As it often does, the SPCA suggested that the neighbors confine the dogs until the agent was available.
"If the township has contracted with the SPCA to enforce the leash laws, why aren't they doing their job?" asked Bonnie, a Gail Road resident who asked that her last name not be used. "These dogs have been loose in our neighborhood before. Loose dogs and young children are potentially a very dangerous situation. What's to keep them from coming back again?"
Bonnie and several other neighbors, including the parents of the bitten child, were so concerned about the reappearance of the dogs that they planned a neighborhood meeting Friday. Their intent is to go before the West Goshen supervisors Tuesday about the lack of animal control in their neighborhood.
West Goshen Township, like 36 others in the county, contracts with the SPCA for services, including the pickup of stray, injured and dead animals. West Goshen pays $4,211 a year to the shelter.
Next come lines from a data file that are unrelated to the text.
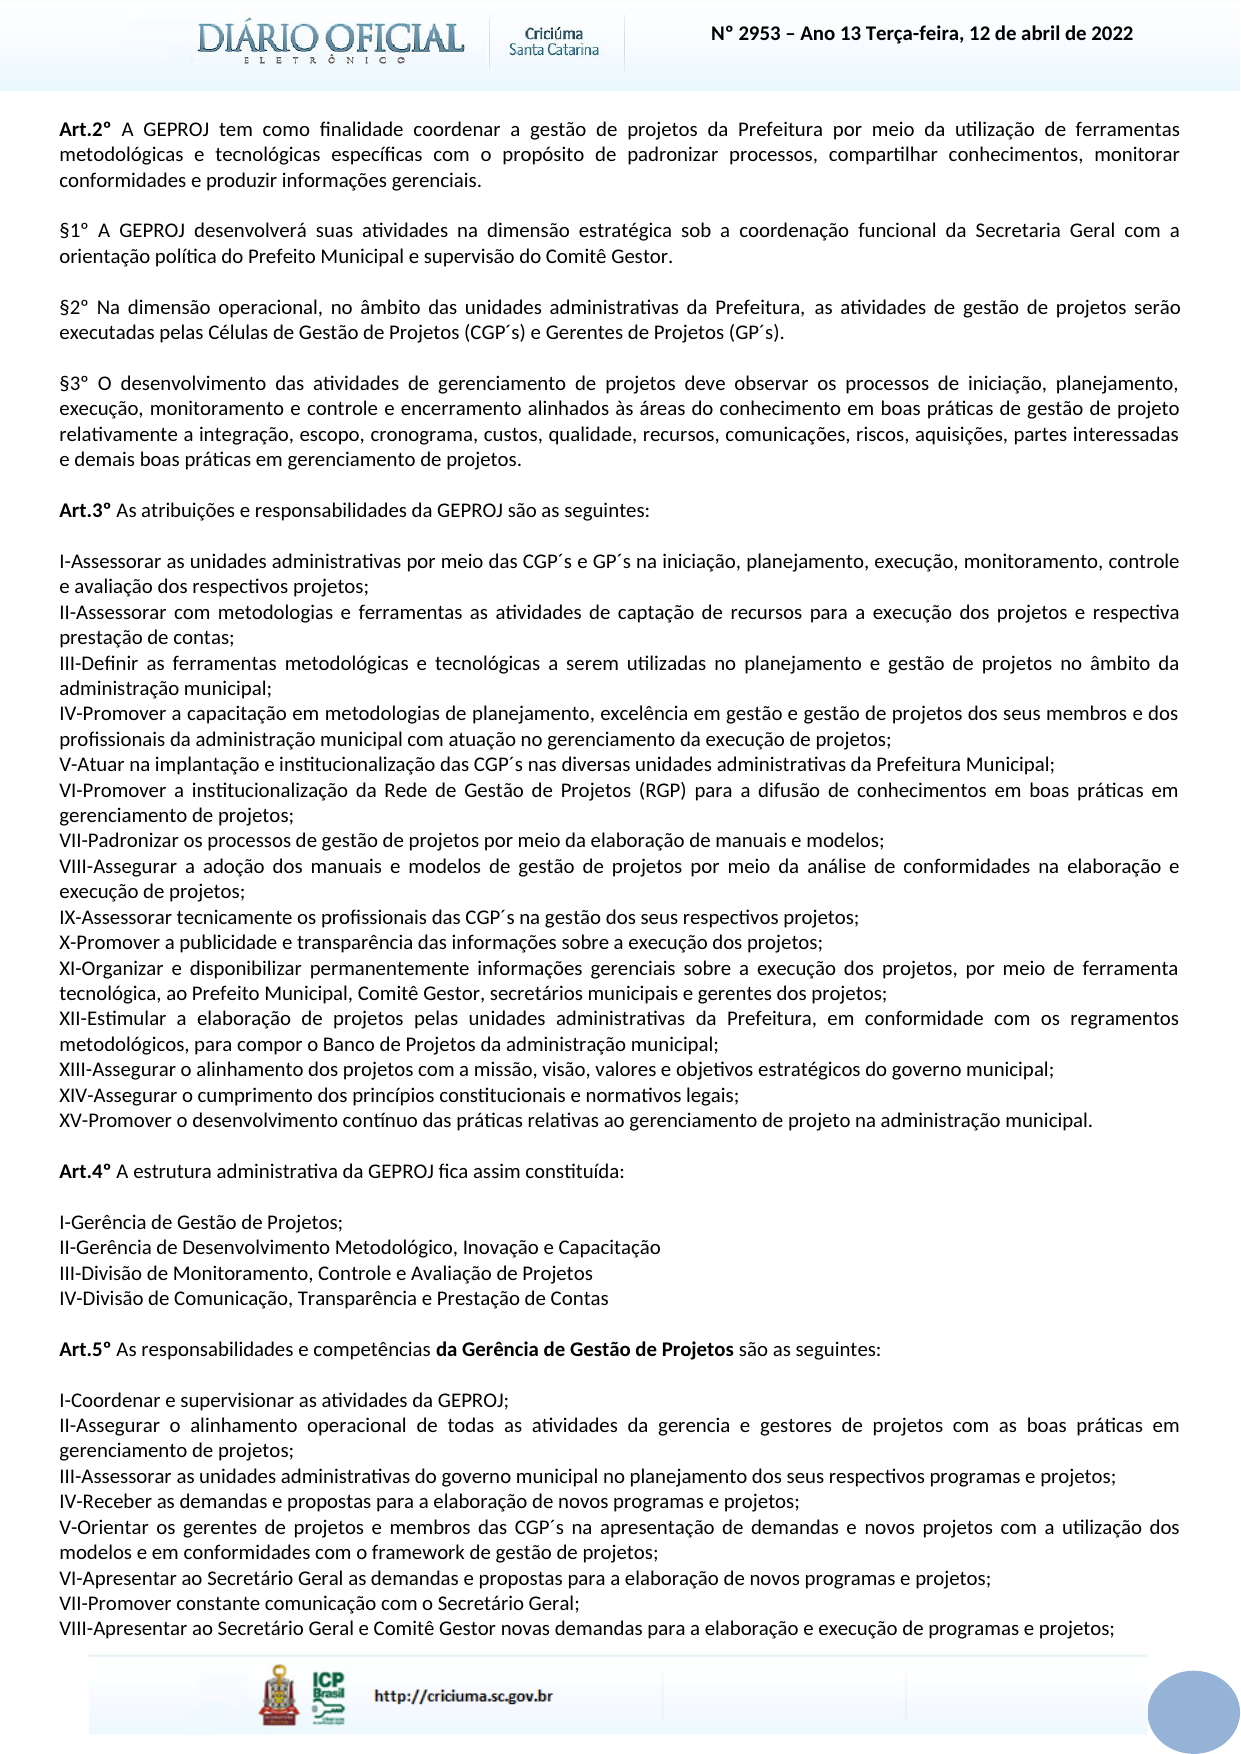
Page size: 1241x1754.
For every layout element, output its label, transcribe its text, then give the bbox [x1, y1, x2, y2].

text VIII-Assegurar a adoção dos manuais e modelos de gestão de projetos por meio da análise de conformidades na elaboração e execução de projetos; [59, 853, 1181, 904]
text IV-Promover a capacitação em metodologias de planejamento, excelência em gestão e gestão de projetos dos seus membros e dos profissionais da administração municipal com atuação no gerenciamento da execução de projetos; [59, 701, 1181, 751]
text V-Orientar os gerentes de projetos e membros das CGP´s na apresentação de demandas e novos projetos com a utilização dos modelos e em conformidades com o framework de gestão de projetos; [59, 1514, 1181, 1565]
text III-Divisão de Monitoramento, Controle e Avaliação de Projetos [59, 1260, 1181, 1285]
text XII-Estimular a elaboração de projetos pelas unidades administrativas da Prefeitura, em conformidade com os regramentos metodológicos, para compor o Banco de Projetos da administração municipal; [59, 1006, 1181, 1056]
text VII-Promover constante comunicação com o Secretário Geral; [59, 1590, 1181, 1616]
text I-Gerência de Gestão de Projetos; [59, 1209, 1181, 1234]
text Art.4º A estrutura administrativa da GEPROJ fica assim constituída: [59, 1158, 1181, 1183]
text V-Atuar na implantação e institucionalização das CGP´s nas diversas unidades administrativas da Prefeitura Municipal; [59, 751, 1181, 777]
text I-Coordenar e supervisionar as atividades da GEPROJ; [59, 1387, 1181, 1412]
text IV-Divisão de Comunicação, Transparência e Prestação de Contas [59, 1285, 1181, 1311]
text XIII-Assegurar o alinhamento dos projetos com a missão, visão, valores e objetivos estratégicos do governo municipal; [59, 1056, 1181, 1082]
text §3º O desenvolvimento das atividades de gerenciamento de projetos deve observar os processos de iniciação, planejamento, execução, monitoramento e controle e encerramento alinhados às áreas do conhecimento em boas práticas de gestão de projeto relativamente a integração, escopo, cronograma, custos, qualidade, recursos, comunicações, riscos, aquisições, partes interessadas e demais boas práticas em gerenciamento de projetos. [59, 370, 1181, 472]
text Art.3º As atribuições e responsabilidades da GEPROJ são as seguintes: [59, 497, 1181, 523]
text X-Promover a publicidade e transparência das informações sobre a execução dos projetos; [59, 929, 1181, 955]
text §1º A GEPROJ desenvolverá suas atividades na dimensão estratégica sob a coordenação funcional da Secretaria Geral com a orientação política do Prefeito Municipal e supervisão do Comitê Gestor. [59, 218, 1181, 268]
text VII-Padronizar os processos de gestão de projetos por meio da elaboração de manuais e modelos; [59, 828, 1181, 853]
text VIII-Apresentar ao Secretário Geral e Comitê Gestor novas demandas para a elaboração e execução de programas e projetos; [59, 1616, 1181, 1641]
text Art.2º A GEPROJ tem como finalidade coordenar a gestão de projetos da Prefeitura por meio da utilização de ferramentas metodológicas e tecnológicas específicas com o propósito de padronizar processos, compartilhar conhecimentos, monitorar conformidades e produzir informações gerenciais. [59, 116, 1181, 192]
text VI-Promover a institucionalização da Rede de Gestão de Projetos (RGP) para a difusão de conhecimentos em boas práticas em gerenciamento de projetos; [59, 777, 1181, 828]
text VI-Apresentar ao Secretário Geral as demandas e propostas para a elaboração de novos programas e projetos; [59, 1565, 1181, 1590]
text XV-Promover o desenvolvimento contínuo das práticas relativas ao gerenciamento de projeto na administração municipal. [59, 1107, 1181, 1133]
text I-Assessorar as unidades administrativas por meio das CGP´s e GP´s na iniciação, planejamento, execução, monitoramento, controle e avaliação dos respectivos projetos; [59, 548, 1181, 599]
text II-Assegurar o alinhamento operacional de todas as atividades da gerencia e gestores de projetos com as boas práticas em gerenciamento de projetos; [59, 1412, 1181, 1463]
text XI-Organizar e disponibilizar permanentemente informações gerenciais sobre a execução dos projetos, por meio de ferramenta tecnológica, ao Prefeito Municipal, Comitê Gestor, secretários municipais e gerentes dos projetos; [59, 955, 1181, 1006]
text Art.5º As responsabilidades e competências da Gerência de Gestão de Projetos são as seguintes: [59, 1336, 1181, 1361]
text IV-Receber as demandas e propostas para a elaboração de novos programas e projetos; [59, 1488, 1181, 1514]
text §2º Na dimensão operacional, no âmbito das unidades administrativas da Prefeitura, as atividades de gestão de projetos serão executadas pelas Células de Gestão de Projetos (CGP´s) e Gerentes de Projetos (GP´s). [59, 294, 1181, 345]
text II-Assessorar com metodologias e ferramentas as atividades de captação de recursos para a execução dos projetos e respectiva prestação de contas; [59, 599, 1181, 650]
text II-Gerência de Desenvolvimento Metodológico, Inovação e Capacitação [59, 1234, 1181, 1260]
text III-Assessorar as unidades administrativas do governo municipal no planejamento dos seus respectivos programas e projetos; [59, 1463, 1181, 1488]
text IX-Assessorar tecnicamente os profissionais das CGP´s na gestão dos seus respectivos projetos; [59, 904, 1181, 929]
text III-Definir as ferramentas metodológicas e tecnológicas a serem utilizadas no planejamento e gestão de projetos no âmbito da administração municipal; [59, 650, 1181, 701]
text XIV-Assegurar o cumprimento dos princípios constitucionais e normativos legais; [59, 1082, 1181, 1107]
Barnes and shelter director Gary Patronek said that the role of the SPCA was often misunderstood.
"We're not dog catchers, we don't have a big net, and we don't shoot the animals," Patronek said. "If someone in Oxford calls to tell us that there is a dog loose in their neighborhood, more than likely it's going to be gone in the time it takes us to travel to Oxford. That's why we ask people to confine the animal if they can so we can warn or cite the owner."
According to Barnes, the dogs belong to Chris Zeller of Phoenixville Pike and have been found loose by the SPCA on several occasions. "What we found works best is to warn the owner on the first couple of occasions that he's in violation. After the third offense, he is cited," Barnes said.
Zeller, who has been warned in the past, according to Barnes, will be charged with failure to confine his dogs, failure to collar his dogs and failure to have licenses for his dogs. The maximum fine, according to Barnes, is $300 and/or 90 days in jail per dog.
District Justice Dawson R. Muth of West Chester said last week that offenders were rarely fined the maximum.
"I don't ever think I've seen a dog owner go to jail over something his dog has done," he said.
Repeated attempts to reach Zeller for comment were unsuccessful.